* _REQUIRED WORK_:
Search the lines of the records for the word "Venezuela", and copy every line that has it.

★ ★ ★ ★

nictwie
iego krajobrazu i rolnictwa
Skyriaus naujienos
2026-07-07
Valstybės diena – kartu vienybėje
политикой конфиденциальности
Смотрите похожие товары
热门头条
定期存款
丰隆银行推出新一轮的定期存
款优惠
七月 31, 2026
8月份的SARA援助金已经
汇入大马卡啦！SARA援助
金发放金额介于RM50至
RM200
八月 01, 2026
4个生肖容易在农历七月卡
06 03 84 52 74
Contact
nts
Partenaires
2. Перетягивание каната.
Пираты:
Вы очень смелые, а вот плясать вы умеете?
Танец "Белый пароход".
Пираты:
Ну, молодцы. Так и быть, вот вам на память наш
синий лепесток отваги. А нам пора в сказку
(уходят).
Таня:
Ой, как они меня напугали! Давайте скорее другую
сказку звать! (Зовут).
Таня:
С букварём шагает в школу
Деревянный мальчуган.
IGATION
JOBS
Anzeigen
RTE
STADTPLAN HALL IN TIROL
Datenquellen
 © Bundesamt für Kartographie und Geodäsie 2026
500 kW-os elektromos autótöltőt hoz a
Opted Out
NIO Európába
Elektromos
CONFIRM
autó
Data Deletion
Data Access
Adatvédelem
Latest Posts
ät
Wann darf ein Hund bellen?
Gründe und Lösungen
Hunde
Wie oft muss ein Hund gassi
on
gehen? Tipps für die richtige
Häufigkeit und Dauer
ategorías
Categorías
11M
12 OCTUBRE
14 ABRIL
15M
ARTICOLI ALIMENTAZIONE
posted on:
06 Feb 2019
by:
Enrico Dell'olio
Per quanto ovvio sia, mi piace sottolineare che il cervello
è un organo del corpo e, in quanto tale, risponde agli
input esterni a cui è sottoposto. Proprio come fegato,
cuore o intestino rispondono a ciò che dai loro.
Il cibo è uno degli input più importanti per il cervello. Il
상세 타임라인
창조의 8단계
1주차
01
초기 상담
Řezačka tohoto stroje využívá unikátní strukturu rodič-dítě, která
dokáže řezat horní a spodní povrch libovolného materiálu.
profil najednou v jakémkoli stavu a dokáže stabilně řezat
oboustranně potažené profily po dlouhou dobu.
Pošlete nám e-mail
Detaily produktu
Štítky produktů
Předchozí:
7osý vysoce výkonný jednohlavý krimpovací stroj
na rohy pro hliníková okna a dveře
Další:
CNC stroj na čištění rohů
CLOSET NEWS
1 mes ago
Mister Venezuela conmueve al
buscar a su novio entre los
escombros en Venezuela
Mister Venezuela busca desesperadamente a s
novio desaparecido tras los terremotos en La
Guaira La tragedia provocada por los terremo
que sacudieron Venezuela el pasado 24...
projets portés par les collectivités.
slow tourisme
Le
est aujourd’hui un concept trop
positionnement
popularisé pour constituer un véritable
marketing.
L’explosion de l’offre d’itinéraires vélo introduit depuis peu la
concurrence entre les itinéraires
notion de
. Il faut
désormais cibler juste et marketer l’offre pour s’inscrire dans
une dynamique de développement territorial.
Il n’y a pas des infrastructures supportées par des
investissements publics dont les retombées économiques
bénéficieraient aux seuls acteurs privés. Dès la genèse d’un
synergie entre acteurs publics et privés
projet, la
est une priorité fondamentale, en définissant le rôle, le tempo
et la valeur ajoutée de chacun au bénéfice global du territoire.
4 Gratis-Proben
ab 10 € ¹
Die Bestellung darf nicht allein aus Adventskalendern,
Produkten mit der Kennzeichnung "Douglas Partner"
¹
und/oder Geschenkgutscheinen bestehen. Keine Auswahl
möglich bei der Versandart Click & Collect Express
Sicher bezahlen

★ ★ ★ ★

* _WRITTEN RESPONSE_:
Mister Venezuela conmueve al
escombros en Venezuela
Mister Venezuela busca desesperadamente a s
que sacudieron Venezuela el pasado 24...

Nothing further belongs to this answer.